Laissons s’exprimer le refus de l’enfant, s’il veut se manifester, face à ce monde délirant dans lequel on voudrait, de façon délirante, « l’intégrer », pour faire valoir à nouveau la possibilité de l’émergence. Ce « laisser-être » accompagnant l’enfant, dans un monde automatisé et synthétisé abstraitement, est devenu une condition nécessaire de l’émancipation collective à l’égard des structures sociales réifiantes. Et ce, même si ce monde adulte social ne peut faire de ce « laisser-être » de l’enfant un moyen « au profit » de son émancipation, dans la mesure où l’émergence de l’enfance comme enfance, et son soin, doivent être d’abord compris comme fins en soi, se suffisant à elles-mêmes.

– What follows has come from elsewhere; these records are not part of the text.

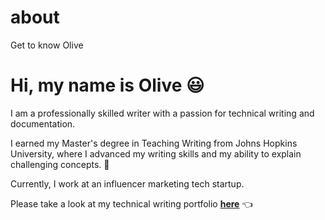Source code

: # about
Get to know Olive
# Hi, my name is Olive :smiley:

I am a professionally skilled writer with a passion for technical writing and documentation.

I earned my Master's degree in Teaching Writing from Johns Hopkins University, where I advanced my writing skills and my ability to explain challenging concepts. :pencil:

Currently, I work at an influencer marketing tech startup.

Please take a look at my technical writing portfolio **[here](https://github.com/lanbarre/technical-writing-portfolio)** :point_left:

Ce n’est aussi qu’en aimant l’enfant pour ce qu’il est, comme nouveauté miraculeuse, qui laisse transparaître à nouveau le miracle de la vie émergeant en tant que telle, et non en le réduisant à un être « docile » à simplement « dresser », qu’on pourrait laisser s’exprimer cette parole originale de l’enfant, et engager un dialogue original avec lui. Il n’existe pas de « méthode » déjà disponible pour développer ce dialogue, car il est unique pour chaque enfant, dans la mesure où le miracle qu’est l’enfant fait de lui, également, un être irréductiblement singulier. Cet enfant émergeant ainsi devrait pouvoir encourager l’adulte à développer une faculté singulière, que le monde social « normé » tend à abolir toujours plus : soit la faculté à improviser, et à se laisser surprendre.